Kedua orangtuanya menyadari talenta luarbiasa pada diri Brahms, mereka memberikan guru musik kepadanya serta pendidikan sebaik mungkin yang dapat diberikan. Sayang, kehidupan mereka miskin dan tinggal di daerah kumuh di Hamburg. Untuk meningkatkan penghasilan keluarga, Brahms terpaksa harus bermain piano di rumah bordil. Brahms yang masih remaja berusia belasan tahun sudah menghabiskan waktunya di malam hari di rumah bordil untuk bermain piano, dimana ia dikelilingi oleh para pelaut yang gemar bermabuk-mabukan serta pelacur yang kerap menggodanya dan bertindak kasar.

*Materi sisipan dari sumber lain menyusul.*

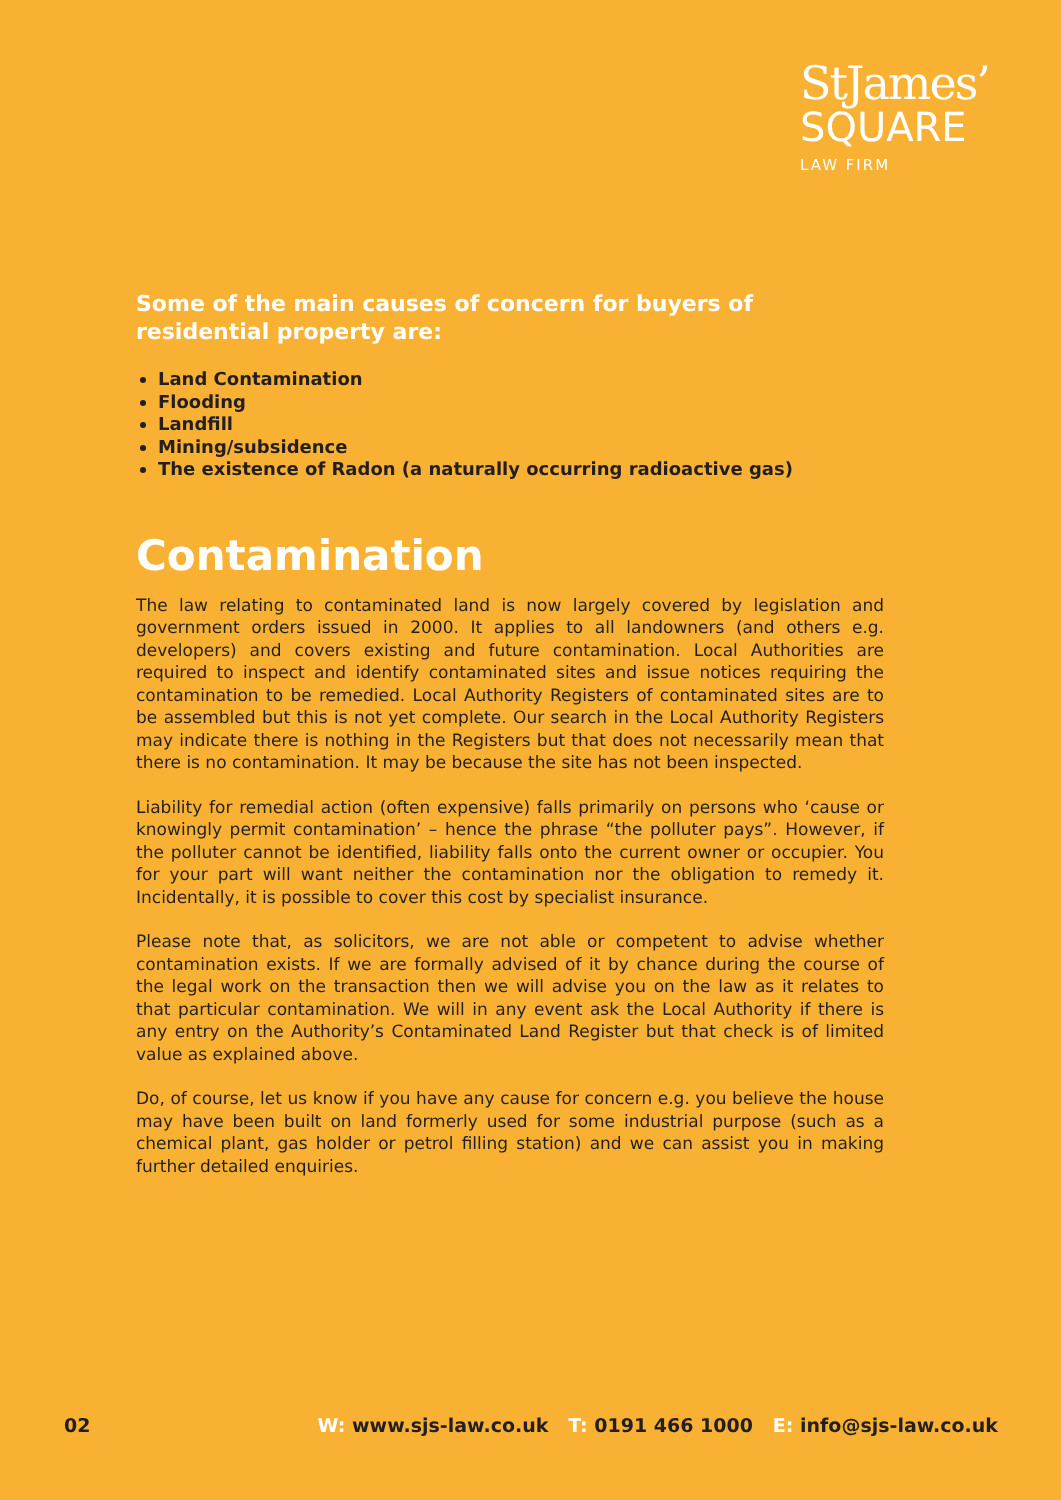StJames’
SQUARE
LAW FIRM
Some of the main causes of concern for buyers of residential property are:
Land Contamination
Flooding
Landfill
Mining/subsidence
The existence of Radon (a naturally occurring radioactive gas)
Contamination
The law relating to contaminated land is now largely covered by legislation and government orders issued in 2000. It applies to all landowners (and others e.g. developers) and covers existing and future contamination. Local Authorities are required to inspect and identify contaminated sites and issue notices requiring the contamination to be remedied. Local Authority Registers of contaminated sites are to be assembled but this is not yet complete. Our search in the Local Authority Registers may indicate there is nothing in the Registers but that does not necessarily mean that there is no contamination. It may be because the site has not been inspected.
Liability for remedial action (often expensive) falls primarily on persons who ‘cause or knowingly permit contamination’ – hence the phrase “the polluter pays”. However, if the polluter cannot be identified, liability falls onto the current owner or occupier. You for your part will want neither the contamination nor the obligation to remedy it. Incidentally, it is possible to cover this cost by specialist insurance.
Please note that, as solicitors, we are not able or competent to advise whether contamination exists. If we are formally advised of it by chance during the course of the legal work on the transaction then we will advise you on the law as it relates to that particular contamination. We will in any event ask the Local Authority if there is any entry on the Authority’s Contaminated Land Register but that check is of limited value as explained above.
Do, of course, let us know if you have any cause for concern e.g. you believe the house may have been built on land formerly used for some industrial purpose (such as a chemical plant, gas holder or petrol filling station) and we can assist you in making further detailed enquiries.
02 W: www.sjs-law.co.uk T: 0191 466 1000 E: info@sjs-law.co.uk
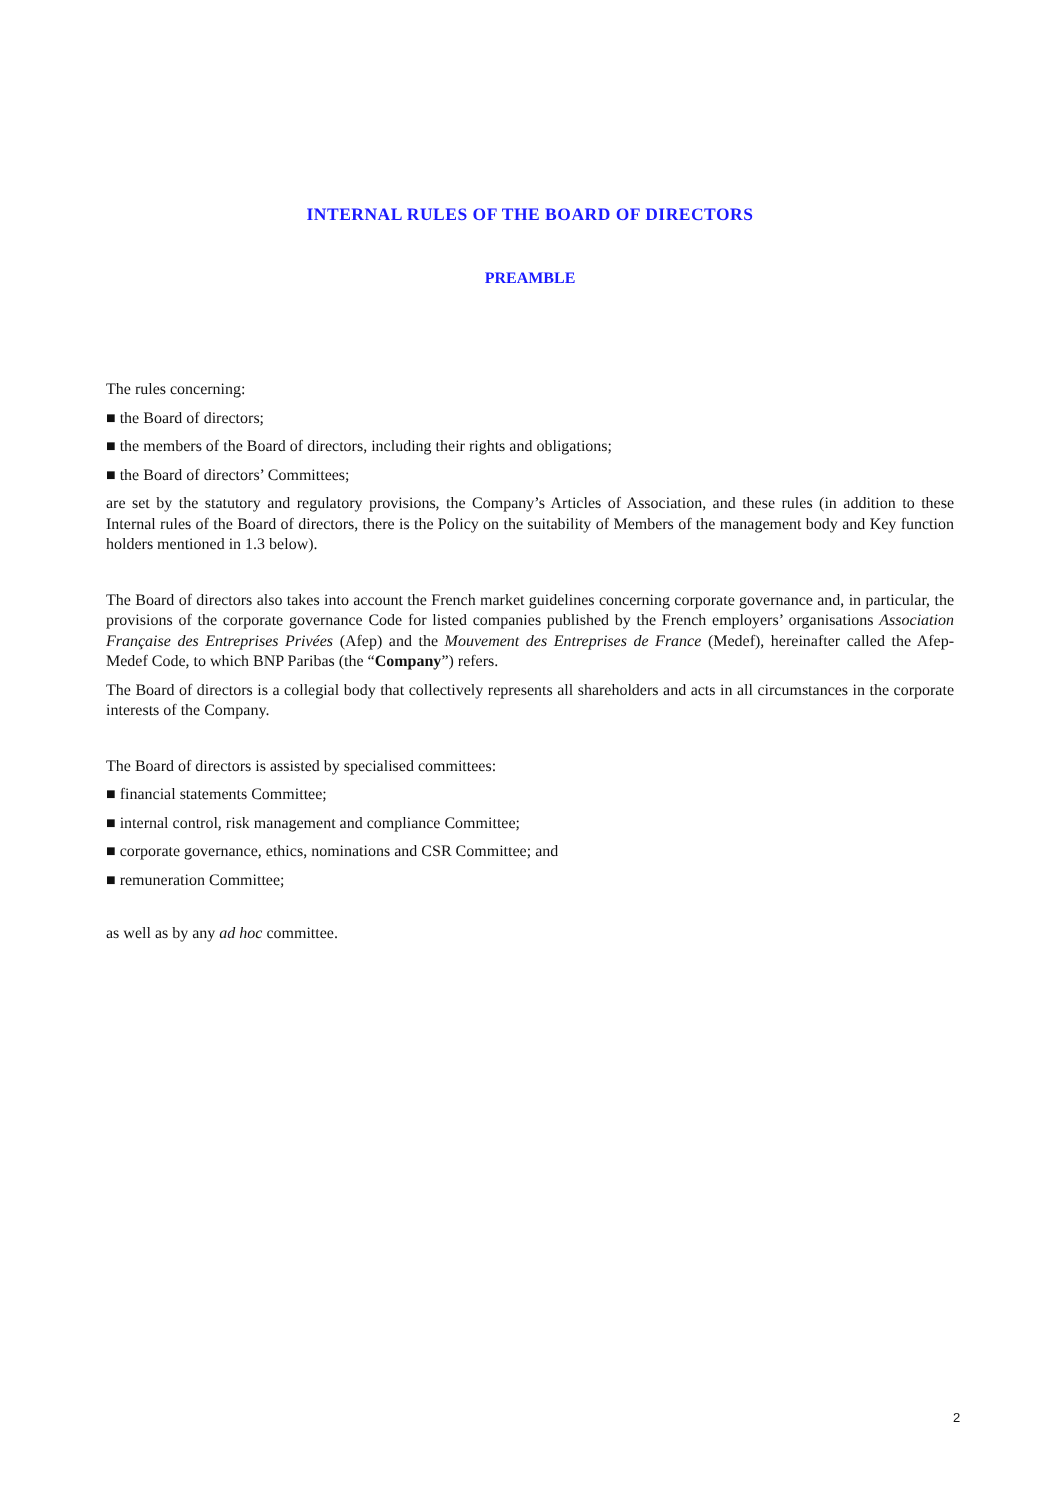INTERNAL RULES OF THE BOARD OF DIRECTORS
PREAMBLE
The rules concerning:
■ the Board of directors;
■ the members of the Board of directors, including their rights and obligations;
■ the Board of directors’ Committees;
are set by the statutory and regulatory provisions, the Company’s Articles of Association, and these rules (in addition to these Internal rules of the Board of directors, there is the Policy on the suitability of Members of the management body and Key function holders mentioned in 1.3 below).
The Board of directors also takes into account the French market guidelines concerning corporate governance and, in particular, the provisions of the corporate governance Code for listed companies published by the French employers’ organisations Association Française des Entreprises Privées (Afep) and the Mouvement des Entreprises de France (Medef), hereinafter called the Afep-Medef Code, to which BNP Paribas (the “Company”) refers.
The Board of directors is a collegial body that collectively represents all shareholders and acts in all circumstances in the corporate interests of the Company.
The Board of directors is assisted by specialised committees:
■ financial statements Committee;
■ internal control, risk management and compliance Committee;
■ corporate governance, ethics, nominations and CSR Committee; and
■ remuneration Committee;
as well as by any ad hoc committee.
2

Tidak dapat dihindari, pengalaman tersebut (berlangsung selama kurang lebih tiga tahun) mempengaruhi kepribadian Brahms. Pengalaman ini melukainya secara psikologis maupun spiritual. Oleh karena itu, Brahms dikirim ke pedesaan dan hidup disana untuk memulihkan diri. Di daerah pedesaan inilah Brahms menemukan keindahan alam yang mampu mengubur trauma yang dialaminya itu. Namun, luka emosional dan fisik tetap tinggal dalam dirinya. Tidak hilang. Brahms tetap bertubuh kecil dan tidak berkembang hingga usia akhir duapuluhan tahun. Di usia ini Brahms belum memiliki kumis dan menyerupai anak laki-laki kecil yang manis.

Kepribadian Kontradiksi

Brahms digambarkan sebagai sosok dengan kepribadian yang saling berkontradiksi. Merujuk pada pendapat Pilar Montero dan Arthur Colman, Brahms disebut sebagai kasar namun murah hati, penuh pengendalian, tidak menyenangkan, penuh rahasia, pemalu, tidak sopan, dan tidak matang.

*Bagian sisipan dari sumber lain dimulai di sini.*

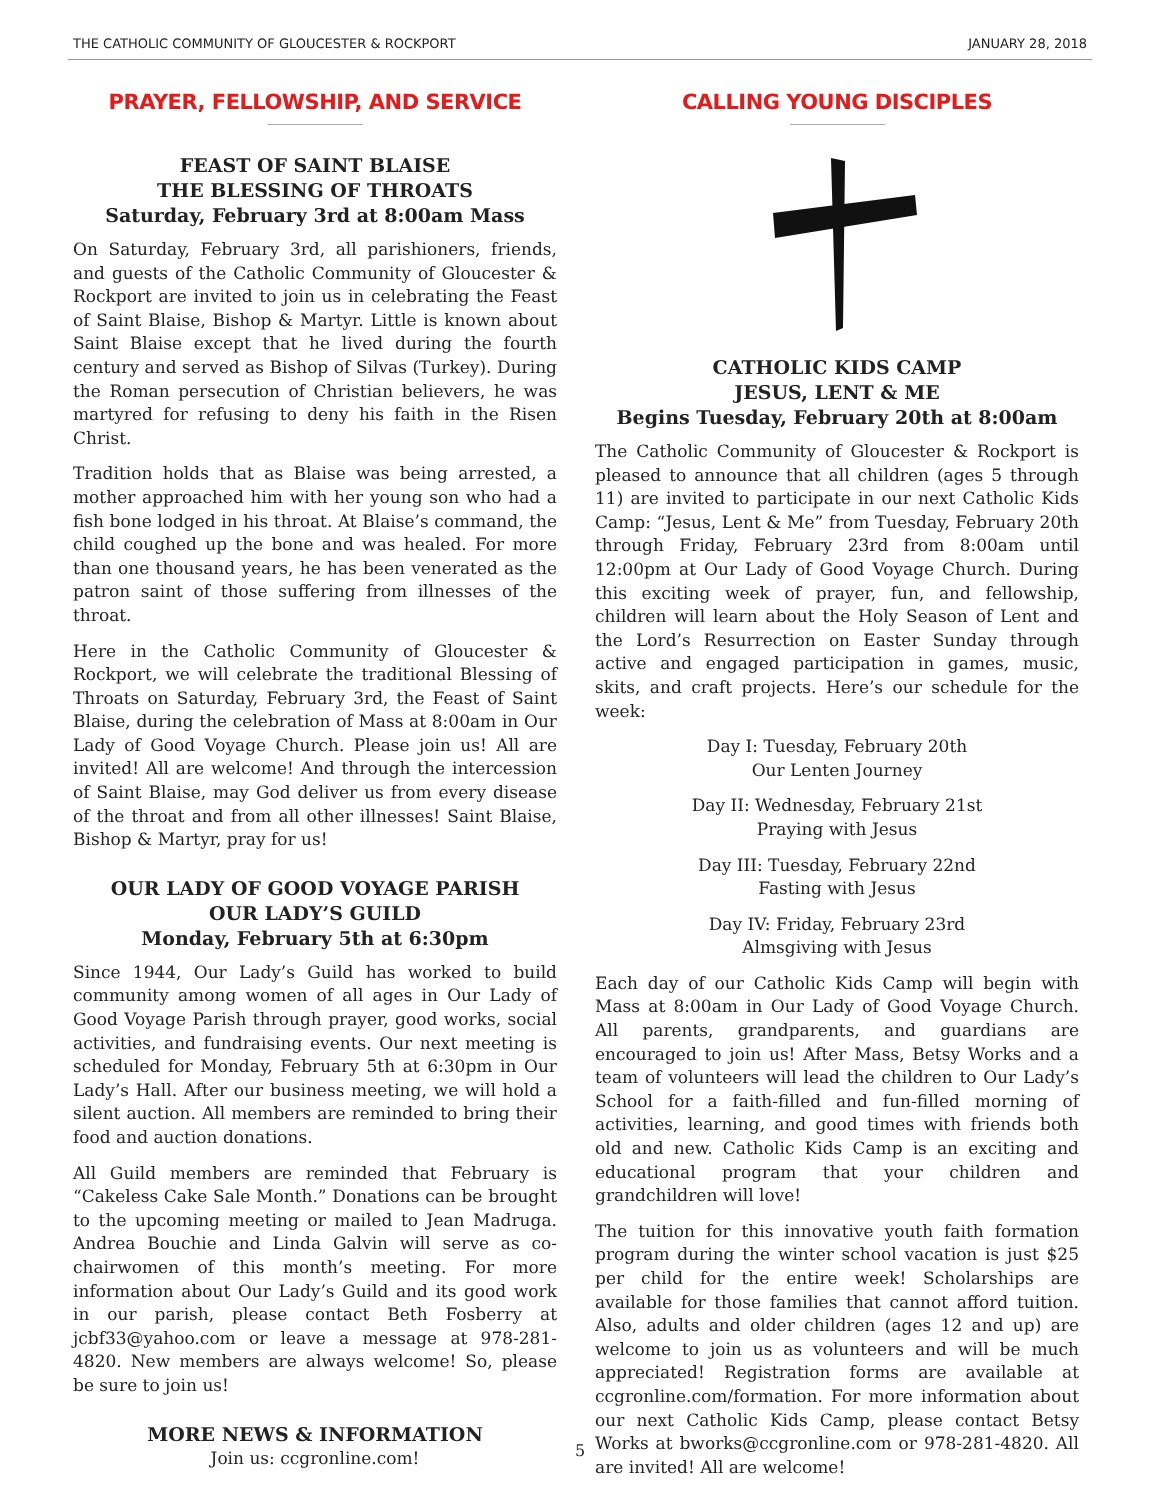THE CATHOLIC COMMUNITY OF GLOUCESTER & ROCKPORT JANUARY 28, 2018
PRAYER, FELLOWSHIP, AND SERVICE
FEAST OF SAINT BLAISE
THE BLESSING OF THROATS
Saturday, February 3rd at 8:00am Mass
On Saturday, February 3rd, all parishioners, friends, and guests of the Catholic Community of Gloucester & Rockport are invited to join us in celebrating the Feast of Saint Blaise, Bishop & Martyr. Little is known about Saint Blaise except that he lived during the fourth century and served as Bishop of Silvas (Turkey). During the Roman persecution of Christian believers, he was martyred for refusing to deny his faith in the Risen Christ.
Tradition holds that as Blaise was being arrested, a mother approached him with her young son who had a fish bone lodged in his throat. At Blaise’s command, the child coughed up the bone and was healed. For more than one thousand years, he has been venerated as the patron saint of those suffering from illnesses of the throat.
Here in the Catholic Community of Gloucester & Rockport, we will celebrate the traditional Blessing of Throats on Saturday, February 3rd, the Feast of Saint Blaise, during the celebration of Mass at 8:00am in Our Lady of Good Voyage Church. Please join us! All are invited! All are welcome! And through the intercession of Saint Blaise, may God deliver us from every disease of the throat and from all other illnesses! Saint Blaise, Bishop & Martyr, pray for us!
OUR LADY OF GOOD VOYAGE PARISH
OUR LADY’S GUILD
Monday, February 5th at 6:30pm
Since 1944, Our Lady’s Guild has worked to build community among women of all ages in Our Lady of Good Voyage Parish through prayer, good works, social activities, and fundraising events. Our next meeting is scheduled for Monday, February 5th at 6:30pm in Our Lady’s Hall. After our business meeting, we will hold a silent auction. All members are reminded to bring their food and auction donations.
All Guild members are reminded that February is “Cakeless Cake Sale Month.” Donations can be brought to the upcoming meeting or mailed to Jean Madruga. Andrea Bouchie and Linda Galvin will serve as co-chairwomen of this month’s meeting. For more information about Our Lady’s Guild and its good work in our parish, please contact Beth Fosberry at jcbf33@yahoo.com or leave a message at 978-281-4820. New members are always welcome! So, please be sure to join us!
MORE NEWS & INFORMATION
Join us: ccgronline.com!
CALLING YOUNG DISCIPLES
CATHOLIC KIDS CAMP
JESUS, LENT & ME
Begins Tuesday, February 20th at 8:00am
The Catholic Community of Gloucester & Rockport is pleased to announce that all children (ages 5 through 11) are invited to participate in our next Catholic Kids Camp: “Jesus, Lent & Me” from Tuesday, February 20th through Friday, February 23rd from 8:00am until 12:00pm at Our Lady of Good Voyage Church. During this exciting week of prayer, fun, and fellowship, children will learn about the Holy Season of Lent and the Lord’s Resurrection on Easter Sunday through active and engaged participation in games, music, skits, and craft projects. Here’s our schedule for the week:
Day I: Tuesday, February 20th
Our Lenten Journey
Day II: Wednesday, February 21st
Praying with Jesus
Day III: Tuesday, February 22nd
Fasting with Jesus
Day IV: Friday, February 23rd
Almsgiving with Jesus
Each day of our Catholic Kids Camp will begin with Mass at 8:00am in Our Lady of Good Voyage Church. All parents, grandparents, and guardians are encouraged to join us! After Mass, Betsy Works and a team of volunteers will lead the children to Our Lady’s School for a faith-filled and fun-filled morning of activities, learning, and good times with friends both old and new. Catholic Kids Camp is an exciting and educational program that your children and grandchildren will love!
The tuition for this innovative youth faith formation program during the winter school vacation is just $25 per child for the entire week! Scholarships are available for those families that cannot afford tuition. Also, adults and older children (ages 12 and up) are welcome to join us as volunteers and will be much appreciated! Registration forms are available at ccgronline.com/formation. For more information about our next Catholic Kids Camp, please contact Betsy Works at bworks@ccgronline.com or 978-281-4820. All are invited! All are welcome!
5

Brahms luarbiasa loyal kepada orang yang dekat dengannya namun juga sering mengasingkan diri dari kawan-kawannya. Banyak diantara kawan-kawannya adalah pemain musik dan kritikus musik hebat di masanya. Brahms tidak suka mengikuti konvensi atau norma-norma sosial yang berlaku di masyarakatnya, sering diejek, dan banyak diam.

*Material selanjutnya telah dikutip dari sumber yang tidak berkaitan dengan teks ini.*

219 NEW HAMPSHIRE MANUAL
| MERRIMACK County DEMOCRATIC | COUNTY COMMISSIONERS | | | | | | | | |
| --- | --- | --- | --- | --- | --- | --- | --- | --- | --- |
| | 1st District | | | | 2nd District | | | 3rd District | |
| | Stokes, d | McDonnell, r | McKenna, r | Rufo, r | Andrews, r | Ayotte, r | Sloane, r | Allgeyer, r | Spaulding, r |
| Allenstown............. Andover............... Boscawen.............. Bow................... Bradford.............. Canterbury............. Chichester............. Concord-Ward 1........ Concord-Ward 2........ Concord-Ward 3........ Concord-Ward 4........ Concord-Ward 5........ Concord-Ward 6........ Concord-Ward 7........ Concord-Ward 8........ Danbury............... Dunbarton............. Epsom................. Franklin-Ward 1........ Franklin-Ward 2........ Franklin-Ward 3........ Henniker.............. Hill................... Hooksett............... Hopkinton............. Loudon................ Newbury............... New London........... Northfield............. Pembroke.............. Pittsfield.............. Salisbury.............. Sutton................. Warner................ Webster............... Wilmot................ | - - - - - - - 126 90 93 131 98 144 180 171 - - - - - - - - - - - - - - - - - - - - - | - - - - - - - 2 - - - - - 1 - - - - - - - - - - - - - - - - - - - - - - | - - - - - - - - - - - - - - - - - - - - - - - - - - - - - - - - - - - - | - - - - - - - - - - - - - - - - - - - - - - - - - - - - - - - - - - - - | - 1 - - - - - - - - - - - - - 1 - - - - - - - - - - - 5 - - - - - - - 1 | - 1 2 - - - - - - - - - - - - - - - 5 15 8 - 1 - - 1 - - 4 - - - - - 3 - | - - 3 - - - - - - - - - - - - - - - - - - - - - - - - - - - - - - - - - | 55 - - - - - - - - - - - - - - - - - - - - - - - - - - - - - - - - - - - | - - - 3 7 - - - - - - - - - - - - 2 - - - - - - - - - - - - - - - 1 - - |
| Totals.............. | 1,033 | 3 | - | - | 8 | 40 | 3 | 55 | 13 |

Di sisi lain Brahms dapat menjadi seorang yang baik hati, gemar menasehati, murah hati dalam membantu keluarga, kawan-kawan, maupun musisi lain. Ia membiarkan kawan-kawan dekat mengenal dirinya. Tidak dapat dipungkiri bahwa Brahms dicintai dan dikagumi oleh banyak kawan, termasuk oleh Robert Schumann dan isterinya Clara Schumann, serta Joseph Joachim, seorang violis besar di masa itu.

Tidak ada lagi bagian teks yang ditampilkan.